● **Tasks to complete**
(A) Answer these questions from the excerpt:
(i) How does the writer describe their line of work?
(ii) In which month is the writer sitting outdoors to write?
(iii) Why could winter crops not be planted in the fields?
(B) Reproduce the part of the excerpt that starts with "It is March." and goes on through "and the planet.".

● **Extracted text**
= = = = =
So I have no income and no prospect of any. Fortunately I am not destitute and I have managed to live carefully enough for long enough to be able to survive for a while longer. However, the inadequate and overly complicated arrangements being made to compensate people in formal employment are going to prove a very difficult path for me to negotiate as a self-employed sole-trading musician. Being already outside the system it feels like I'm being buried.

It is March. The weather is all wrong. After the floods of winter we have had little rain for a while and I am sitting outdoors to write this. The Farmer tells me the UK will need to find 50,000,000 tonnes of wheat to make up the UK's shortfall later this year. The fields were too waterlogged to be able to plant winter crops. Winter wheat is best for bread flour. Those same fields are now  baked too hard to plant the usual spring seeds. We don't have any of the promised "easy" international trading arrangements in place after leaving the EU and we have a government that seems to have been paralysed and incapable of fulfilling its moral obligations to the people and the planet.
= = = = =
● **Entries taken from a collection**
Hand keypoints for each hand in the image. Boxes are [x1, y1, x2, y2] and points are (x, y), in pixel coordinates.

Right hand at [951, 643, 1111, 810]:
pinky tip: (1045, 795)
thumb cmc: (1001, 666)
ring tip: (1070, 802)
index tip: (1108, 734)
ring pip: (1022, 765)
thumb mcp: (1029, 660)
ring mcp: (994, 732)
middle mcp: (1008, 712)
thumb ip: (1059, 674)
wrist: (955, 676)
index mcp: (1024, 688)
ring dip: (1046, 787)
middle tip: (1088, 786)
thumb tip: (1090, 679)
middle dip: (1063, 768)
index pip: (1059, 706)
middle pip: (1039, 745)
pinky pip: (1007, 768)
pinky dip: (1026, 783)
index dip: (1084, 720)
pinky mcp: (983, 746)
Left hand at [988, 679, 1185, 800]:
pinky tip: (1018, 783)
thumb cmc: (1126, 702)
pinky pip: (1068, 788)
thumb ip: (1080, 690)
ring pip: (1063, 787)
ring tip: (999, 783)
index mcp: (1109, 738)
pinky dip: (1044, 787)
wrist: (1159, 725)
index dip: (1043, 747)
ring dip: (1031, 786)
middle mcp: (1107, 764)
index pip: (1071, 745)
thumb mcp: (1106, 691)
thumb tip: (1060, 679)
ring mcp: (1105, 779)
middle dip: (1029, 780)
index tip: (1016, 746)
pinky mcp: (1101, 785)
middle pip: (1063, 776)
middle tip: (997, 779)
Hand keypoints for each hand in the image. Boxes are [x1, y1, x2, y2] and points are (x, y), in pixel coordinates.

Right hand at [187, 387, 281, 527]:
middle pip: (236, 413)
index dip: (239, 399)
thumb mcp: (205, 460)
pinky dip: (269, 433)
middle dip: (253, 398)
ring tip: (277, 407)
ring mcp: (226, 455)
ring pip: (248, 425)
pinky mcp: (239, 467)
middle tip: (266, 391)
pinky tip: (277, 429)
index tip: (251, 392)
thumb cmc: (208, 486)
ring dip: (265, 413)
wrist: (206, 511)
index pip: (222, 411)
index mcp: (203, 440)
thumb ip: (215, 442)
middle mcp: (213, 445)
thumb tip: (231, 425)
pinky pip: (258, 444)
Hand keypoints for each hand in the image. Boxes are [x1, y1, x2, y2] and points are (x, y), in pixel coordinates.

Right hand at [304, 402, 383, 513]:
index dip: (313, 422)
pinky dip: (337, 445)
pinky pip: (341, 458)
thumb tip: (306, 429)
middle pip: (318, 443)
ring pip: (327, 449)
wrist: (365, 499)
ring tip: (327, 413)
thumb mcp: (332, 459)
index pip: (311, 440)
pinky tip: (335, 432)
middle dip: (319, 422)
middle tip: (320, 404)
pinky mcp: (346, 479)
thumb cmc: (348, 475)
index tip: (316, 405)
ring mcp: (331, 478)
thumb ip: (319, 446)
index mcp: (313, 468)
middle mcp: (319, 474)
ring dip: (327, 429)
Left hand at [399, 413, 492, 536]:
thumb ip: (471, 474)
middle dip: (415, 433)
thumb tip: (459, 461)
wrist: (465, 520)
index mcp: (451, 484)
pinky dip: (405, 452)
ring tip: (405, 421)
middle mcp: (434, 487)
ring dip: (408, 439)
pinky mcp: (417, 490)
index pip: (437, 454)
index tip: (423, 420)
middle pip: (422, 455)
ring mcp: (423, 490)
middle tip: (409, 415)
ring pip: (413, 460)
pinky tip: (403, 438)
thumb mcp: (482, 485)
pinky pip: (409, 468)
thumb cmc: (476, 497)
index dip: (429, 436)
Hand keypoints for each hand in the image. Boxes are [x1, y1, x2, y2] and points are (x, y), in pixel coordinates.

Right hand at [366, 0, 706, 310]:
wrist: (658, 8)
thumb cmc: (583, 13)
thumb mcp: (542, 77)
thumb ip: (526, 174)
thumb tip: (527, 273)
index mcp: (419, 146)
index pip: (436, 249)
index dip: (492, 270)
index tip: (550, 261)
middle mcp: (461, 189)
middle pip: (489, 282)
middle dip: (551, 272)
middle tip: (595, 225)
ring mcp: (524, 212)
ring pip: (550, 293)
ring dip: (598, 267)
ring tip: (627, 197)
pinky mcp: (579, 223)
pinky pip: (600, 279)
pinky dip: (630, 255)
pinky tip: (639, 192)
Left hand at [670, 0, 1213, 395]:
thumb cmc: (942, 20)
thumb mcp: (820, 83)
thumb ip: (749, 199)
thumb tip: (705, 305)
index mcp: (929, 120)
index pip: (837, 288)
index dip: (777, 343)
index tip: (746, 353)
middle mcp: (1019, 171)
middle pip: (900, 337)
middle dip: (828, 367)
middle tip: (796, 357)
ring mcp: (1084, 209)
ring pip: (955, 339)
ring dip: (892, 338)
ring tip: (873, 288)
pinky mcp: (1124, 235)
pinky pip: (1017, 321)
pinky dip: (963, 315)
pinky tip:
= = = = =
● **Answers to the tasks**
(A)
(i) The writer is a self-employed sole-trading musician.
(ii) It is March.
(iii) The fields were too waterlogged.

(B)
It is March. The weather is all wrong. After the floods of winter we have had little rain for a while and I am sitting outdoors to write this. The Farmer tells me the UK will need to find 50,000,000 tonnes of wheat to make up the UK's shortfall later this year. The fields were too waterlogged to be able to plant winter crops. Winter wheat is best for bread flour. Those same fields are now  baked too hard to plant the usual spring seeds. We don't have any of the promised "easy" international trading arrangements in place after leaving the EU and we have a government that seems to have been paralysed and incapable of fulfilling its moral obligations to the people and the planet.